The Long Island Merlot Alliance (LIMA, in New York) crafts a different wine each year from member fruit. For 2017, it’s tapping the popularity of rosé among millennials by creating one from Merlot. Says LIMA President Juan Micieli-Martinez, “I think it’s a first wine of its kind on Long Island, and possibly the world. Has anyone ever used rosé—more specifically, rosé of Merlot—to help define terroir?” Merliance Rosé ($21) launched in early 2017.

Winesong, a wine-centric fundraiser for the Mendocino Coast District Hospital that’s taken place in Fort Bragg, Calif., for the past 33 years, wanted to reach a new audience of wine drinkers and auction bidders. Winesong’s Executive Director Jamie Peters says social media is critical to that effort, so it’s adding more “behind the scenes” music festival and concert experiences to the auction.

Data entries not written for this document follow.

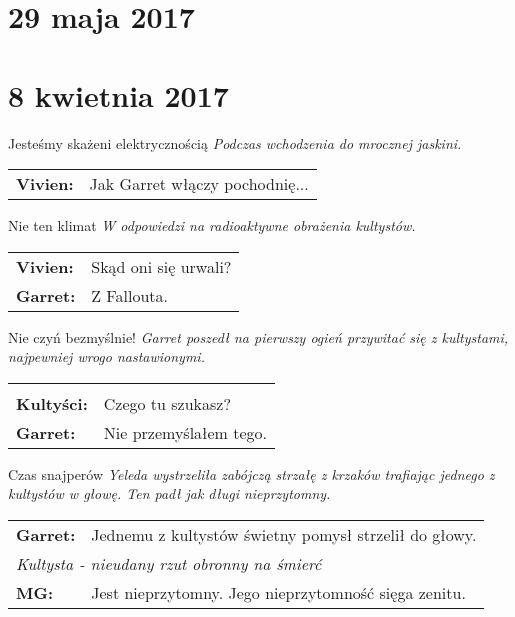 \documentclass[10pt,twoside,twocolumn]{book}
\begin{document}
\section*{29 maja 2017}

\section*{8 kwietnia 2017}


\begin{rpg-quotebox}{Jesteśmy skażeni elektrycznością}
   \textit{Podczas wchodzenia do mrocznej jaskini.}\\
   
   \begin{tabularx}{\columnwidth}{lX}
      \textbf{Vivien:} & Jak Garret włączy pochodnię...\\
   \end{tabularx}
\end{rpg-quotebox}

    
\begin{rpg-quotebox}{Nie ten klimat}
   \textit{W odpowiedzi na radioaktywne obrażenia kultystów.}\\

   \begin{tabularx}{\columnwidth}{lX}
      \textbf{Vivien:} & Skąd oni się urwali?\\
      \textbf{Garret:} & Z Fallouta.\\
   \end{tabularx}
\end{rpg-quotebox}

   
\begin{rpg-quotebox}{Nie czyń bezmyślnie!}
   \textit{Garret poszedł na pierwszy ogień przywitać się z kultystami, najpewniej wrogo nastawionymi.}\\
   
   \begin{tabularx}{\columnwidth}{lX}
      \multicolumn{2}{l}{\textit{}}\\
      
      \textbf{Kultyści:} & Czego tu szukasz?\\
      \textbf{Garret:} & Nie przemyślałem tego.\\
   \end{tabularx}
\end{rpg-quotebox}


\begin{rpg-quotebox}{Czas snajperów}
   \textit{Yeleda wystrzeliła zabójczą strzałę z krzaków trafiając jednego z kultystów w głowę. Ten padł jak długi nieprzytomny.}\\
   
   \begin{tabularx}{\columnwidth}{lX}
      \textbf{Garret:} & Jednemu z kultystów świetny pomysł strzelił do głowy.\\
      \multicolumn{2}{X}{\textit{Kultysta - nieudany rzut obronny na śmierć}}\\
      \textbf{MG:} & Jest nieprzytomny. Jego nieprzytomność sięga zenitu.\\
   \end{tabularx}
\end{rpg-quotebox}
\end{document}
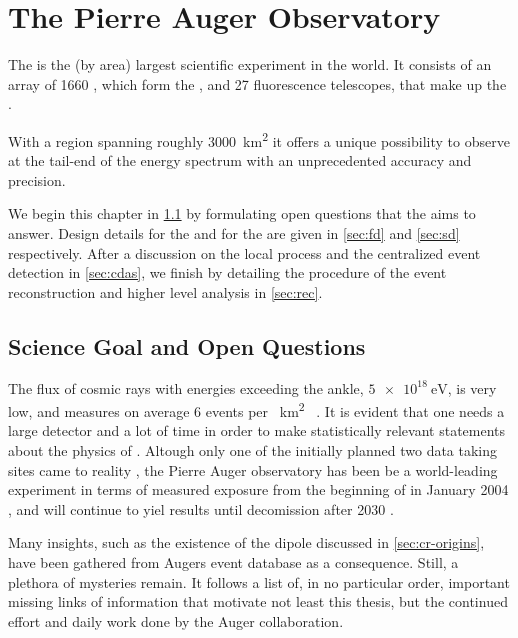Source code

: 
\chapter{The Pierre Auger Observatory}
\label{chap:pierre-auger-observatory}

The \PAO is the (by area) largest scientific experiment in the world. It 
consists of an array of 1660 \WCDs, which form the \SD, and 27 fluorescence 
telescopes, that make up the \FD.

With a region spanning roughly \SI{3000}{\kilo\meter\squared} it offers a unique
possibility to observe \UHECRs at the tail-end of the \CR energy spectrum with
an unprecedented accuracy and precision.

We begin this chapter in \cref{sec:science-case} by formulating open questions 
that the \PAO aims to answer. Design details for the \FD and for the \SD are 
given in \cref{sec:fd} and \cref{sec:sd} respectively. After a discussion on the
local \DAQ process and the centralized event detection in \cref{sec:cdas}, we 
finish by detailing the procedure of the event reconstruction and higher level 
analysis in \cref{sec:rec}.

\section{Science Goal and Open Questions}
\label{sec:science-case}

The flux of cosmic rays with energies exceeding the ankle, $\SI{5e18}{\eV}$, is 
very low, and measures on average 6 events per \SI{}{\km\squared\year}
\cite{Fenu2023}. It is evident that one needs a large detector and a lot of time
in order to make statistically relevant statements about the physics of \UHECRs.
Altough only one of the initially planned two data taking sites came to reality 
\cite[for white paper see][]{Zavrtanik2000}, the Pierre Auger observatory has 
been be a world-leading experiment in terms of measured exposure from the 
beginning of \DAQ in January 2004 \cite{Abraham2004}, and will continue to yiel
results until decomission after 2030 \cite{Castellina2023}.

Many insights, such as the existence of the \CR dipole discussed in
\cref{sec:cr-origins}, have been gathered from Augers event database as a 
consequence. Still, a plethora of mysteries remain. It follows a list of, in no 
particular order, important missing links of information that motivate not least
this thesis, but the continued effort and daily work done by the Auger 
collaboration.

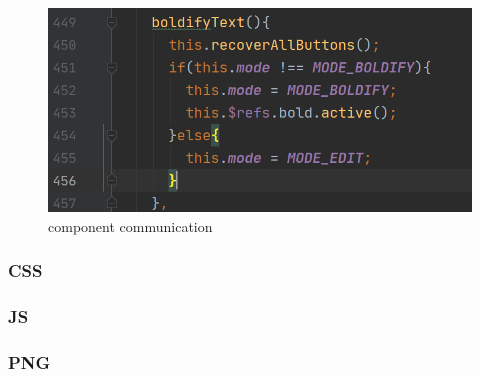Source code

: \documentclass[11pt]{article}
\begin{document}
\begin{spacing}{1.0}
	\begin{figure}[H]
	\centering
	\includegraphics[scale=.3]{figures/componentsRefs.png}
	\caption{component communication}
	\label{fig:9}
\end{figure}
	\subsubsection{CSS}
	\subsubsection{JS}
	\subsubsection{PNG}

\end{spacing}
\end{document}
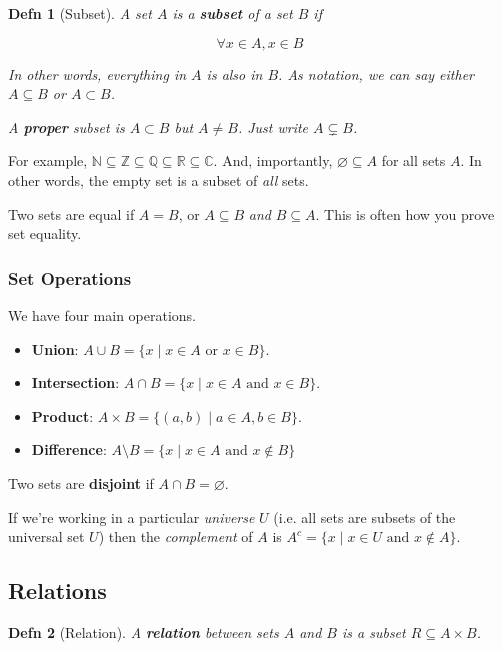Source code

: \documentclass[12pt]{article}
\def\N{{\mathbb N}}
\def\Z{{\mathbb Z}}
\def\Q{{\mathbb Q}}
\def\R{{\mathbb R}}
\def\C{{\mathbb C}}
\newtheorem{definition}{Defn}
\theoremstyle{remark}
\theoremstyle{remark}
\theoremstyle{remark}
\theoremstyle{remark}
\theoremstyle{remark}
\begin{document}
\begin{definition}[Subset]
	A set $A$ is a {\bf subset} of a set $B$ if

	\[
		\forall x \in A, x \in B
	\]

	In other words, everything in $A$ is also in $B$. As notation, we can say
	either $A \subseteq B$ or $A \subset B$.

	A {\bf proper} subset is $A \subset B$ but $A \ne B$. Just write $A
		\subsetneq B$.
\end{definition}

For example, $\N \subseteq \Z \subseteq \Q \subseteq \R \subseteq \C$. And,
importantly, $\varnothing \subseteq A$ for all sets $A$. In other words, the
empty set is a subset of {\it all} sets.

Two sets are equal if $A = B$, or $A \subseteq B$ {\it and} $B \subseteq A$.
This is often how you prove set equality.

\subsubsection{Set Operations}

We have four main operations.

\begin{itemize}
	\item {\bf Union}: $A \cup B = \{x \mid x \in A \text{ or } x \in B \}$.
	\item {\bf Intersection}: $A \cap B = \{ x \mid x \in A \text{ and } x \in B \}$.
	\item {\bf Product}: $A \times B = \{(a, b) \mid a \in A, b \in B \}$.
	\item {\bf Difference}: $A \setminus B = \{x \mid x \in A \text{ and } x \not\in B\}$
\end{itemize}

Two sets are {\bf disjoint} if $A \cap B = \varnothing$.

If we're working in a particular {\it universe} $U$ (i.e. all sets are subsets
of the universal set $U$) then the {\it complement} of $A$ is $A^c = \{x \mid x
	\in U \text{ and } x \not\in A \}$.

\subsection{Relations}

\begin{definition}[Relation]
	A {\bf relation} between sets $A$ and $B$ is a subset $R \subseteq A \times B$.
\end{definition}
\end{document}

And it’s not just wineries going out of their way to tap millennials’ innate love of the experimental. Says distiller Brett Little of Mad River Distillery in Vermont, “We’re collaborating with local brewers to take their wort and distill it. Under our ‘Hopscotch’ brand, we’ve teamed up with Lawson’s Finest Liquids to create Vermont’s first single malt whiskey. Our goal is to take what the brewer sees and transform it into something that blows everyone away.”

The crazier the flavors, the better, he adds. Mad River also keeps prices reasonable to promote loyalty. “We have an unwritten contract with our clients: We love what we do and we want to do the right thing. Millennials love that!”